Wormold obtains a financial lifeline when Hawthorne the MI5 Caribbean controller enters the scene. Hawthorne struts around Havana in his black pinstripe suit with matching bowler and umbrella, which is hardly much of a disguise in a place such as Havana but then his usual office is in Whitehall. There’s no doubt Noel Coward who plays Hawthorne would have made a first class civil servant. Nevertheless he offers Wormold a monthly retainer plus expenses to be MI5’s man in Cuba. On top of this Wormold is promised a generous bonus for each agent he employs plus a salary for them.

As his forte is not selecting and training spies, Wormold begins to invent them instead, and much to his delight Whitehall begins sending him money each month in bucket loads. The boffins at MI5 are happy to have more recruits and anyway all the paperwork is complete and procedures have been followed. It never crosses their minds that the new agents don’t exist. The head of MI5 and Hawthorn’s boss is known as ‘C’ and he’s pleased as punch to see his empire and potential influence in the Caribbean on the increase. That gent Ralph Richardson enthusiastically plays ‘C’, who is another member of the bowler hat city brigade. 

Now if only Wormold had been content with his new found steady income stream. Unfortunately greed, that human trait, gets the better of him and he begins inventing missions and sends drawings of a huge construction site hidden in the Cuban hills that look like parts of a giant vacuum cleaner. The bosses in Whitehall including the PM want more detail and send him a secretary to help with the workload. So Beatrice arrives on the scene but she’s soon becomes beguiled by him. She is played by the redheaded Maureen O’Hare a strange choice perhaps as she was known as the Queen of Technicolor but the movie is in black and white.

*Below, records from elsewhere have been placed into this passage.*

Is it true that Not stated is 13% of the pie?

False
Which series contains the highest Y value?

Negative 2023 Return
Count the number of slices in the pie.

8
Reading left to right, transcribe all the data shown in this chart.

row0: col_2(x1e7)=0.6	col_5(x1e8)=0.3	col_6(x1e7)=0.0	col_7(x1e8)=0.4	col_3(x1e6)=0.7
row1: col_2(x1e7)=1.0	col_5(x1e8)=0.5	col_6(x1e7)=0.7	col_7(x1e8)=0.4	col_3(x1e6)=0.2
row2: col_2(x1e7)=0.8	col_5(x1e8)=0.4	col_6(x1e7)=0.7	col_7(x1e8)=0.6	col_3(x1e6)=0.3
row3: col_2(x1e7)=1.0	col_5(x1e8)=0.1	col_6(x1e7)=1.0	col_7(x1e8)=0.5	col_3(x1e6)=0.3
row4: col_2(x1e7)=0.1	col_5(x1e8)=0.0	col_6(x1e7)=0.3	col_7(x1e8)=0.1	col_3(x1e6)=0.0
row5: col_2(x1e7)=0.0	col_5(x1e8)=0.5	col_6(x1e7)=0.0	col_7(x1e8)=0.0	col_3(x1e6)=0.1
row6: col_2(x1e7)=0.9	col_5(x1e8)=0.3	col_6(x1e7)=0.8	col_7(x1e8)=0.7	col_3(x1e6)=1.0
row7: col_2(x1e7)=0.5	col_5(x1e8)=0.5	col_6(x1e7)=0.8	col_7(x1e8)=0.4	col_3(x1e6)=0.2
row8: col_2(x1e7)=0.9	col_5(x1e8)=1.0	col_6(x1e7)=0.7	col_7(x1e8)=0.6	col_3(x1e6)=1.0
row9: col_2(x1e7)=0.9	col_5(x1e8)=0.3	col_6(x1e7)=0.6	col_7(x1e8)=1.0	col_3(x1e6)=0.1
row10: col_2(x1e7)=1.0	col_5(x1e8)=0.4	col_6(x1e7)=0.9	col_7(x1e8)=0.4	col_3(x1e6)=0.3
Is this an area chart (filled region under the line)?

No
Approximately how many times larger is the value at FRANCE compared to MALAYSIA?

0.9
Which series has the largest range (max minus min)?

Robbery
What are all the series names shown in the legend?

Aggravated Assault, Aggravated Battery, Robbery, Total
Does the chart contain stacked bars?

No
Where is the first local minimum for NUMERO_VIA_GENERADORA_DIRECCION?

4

Unwittingly Wormold soon becomes a star in the world of secret agents but this attracts the attention of among others the ‘opposition’ as MI5 refer to those behind the curtain. In great demand with even the local police chief wanting his services as well as his daughter, Wormold has to concentrate on ways to avoid being uncovered as a fraudster and this leads to countless farcical scenes. One such scene is a draughts match where the pieces are liqueur miniatures that have to be drunk by the opponent when taken. Turning down all offers makes him a target instead. Through necessity he doesn’t remain an amusing lightweight character all the time, as to stay alive he must at times be ruthless and show no mercy. This requirement to play a Jekyll and Hyde role but without changing physical appearance made Guinness an ideal choice for the part.

The movie is not a laugh out loud comedy but a humorous tale with moments of serious and murderous drama. I found it compelling viewing and for its time quite topical.